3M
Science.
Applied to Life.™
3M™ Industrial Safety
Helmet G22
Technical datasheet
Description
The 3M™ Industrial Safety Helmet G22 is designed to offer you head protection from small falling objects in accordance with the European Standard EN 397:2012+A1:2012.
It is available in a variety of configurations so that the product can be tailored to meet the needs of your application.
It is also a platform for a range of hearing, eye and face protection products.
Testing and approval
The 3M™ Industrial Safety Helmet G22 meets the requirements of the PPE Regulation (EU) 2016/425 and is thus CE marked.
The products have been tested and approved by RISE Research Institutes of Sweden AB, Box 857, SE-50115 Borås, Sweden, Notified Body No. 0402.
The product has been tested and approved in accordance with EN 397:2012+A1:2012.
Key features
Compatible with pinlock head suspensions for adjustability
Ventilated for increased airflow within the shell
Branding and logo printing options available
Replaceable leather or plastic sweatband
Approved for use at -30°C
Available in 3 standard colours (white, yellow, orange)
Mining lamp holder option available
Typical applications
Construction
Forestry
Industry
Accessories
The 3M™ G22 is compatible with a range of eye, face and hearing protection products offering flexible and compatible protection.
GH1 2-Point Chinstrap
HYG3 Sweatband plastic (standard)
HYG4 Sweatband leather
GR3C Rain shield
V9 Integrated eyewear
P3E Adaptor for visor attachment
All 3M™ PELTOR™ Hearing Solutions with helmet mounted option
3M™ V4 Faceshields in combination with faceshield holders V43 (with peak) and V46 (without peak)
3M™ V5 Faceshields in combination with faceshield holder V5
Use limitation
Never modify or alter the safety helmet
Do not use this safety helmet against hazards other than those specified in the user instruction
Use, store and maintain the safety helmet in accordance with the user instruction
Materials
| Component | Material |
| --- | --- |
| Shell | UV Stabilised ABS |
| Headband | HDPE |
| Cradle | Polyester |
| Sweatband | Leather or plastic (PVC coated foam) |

## What you have to do:
Go through the data and return every record exactly.

## Answer box:
3M
Science.
Applied to Life.™
3M™ Industrial Safety
Helmet G22
Technical datasheet
Description
The 3M™ Industrial Safety Helmet G22 is designed to offer you head protection from small falling objects in accordance with the European Standard EN 397:2012+A1:2012.
It is available in a variety of configurations so that the product can be tailored to meet the needs of your application.
It is also a platform for a range of hearing, eye and face protection products.
Testing and approval
The 3M™ Industrial Safety Helmet G22 meets the requirements of the PPE Regulation (EU) 2016/425 and is thus CE marked.
The products have been tested and approved by RISE Research Institutes of Sweden AB, Box 857, SE-50115 Borås, Sweden, Notified Body No. 0402.
The product has been tested and approved in accordance with EN 397:2012+A1:2012.
Key features
Compatible with pinlock head suspensions for adjustability
Ventilated for increased airflow within the shell
Branding and logo printing options available
Replaceable leather or plastic sweatband
Approved for use at -30°C
Available in 3 standard colours (white, yellow, orange)
Mining lamp holder option available
Typical applications
Construction
Forestry
Industry
Accessories
The 3M™ G22 is compatible with a range of eye, face and hearing protection products offering flexible and compatible protection.
GH1 2-Point Chinstrap
HYG3 Sweatband plastic (standard)
HYG4 Sweatband leather
GR3C Rain shield
V9 Integrated eyewear
P3E Adaptor for visor attachment
All 3M™ PELTOR™ Hearing Solutions with helmet mounted option
3M™ V4 Faceshields in combination with faceshield holders V43 (with peak) and V46 (without peak)
3M™ V5 Faceshields in combination with faceshield holder V5
Use limitation
Never modify or alter the safety helmet
Do not use this safety helmet against hazards other than those specified in the user instruction
Use, store and maintain the safety helmet in accordance with the user instruction
Materials
| Component | Material |
| --- | --- |
| Shell | UV Stabilised ABS |
| Headband | HDPE |
| Cradle | Polyester |
| Sweatband | Leather or plastic (PVC coated foam) |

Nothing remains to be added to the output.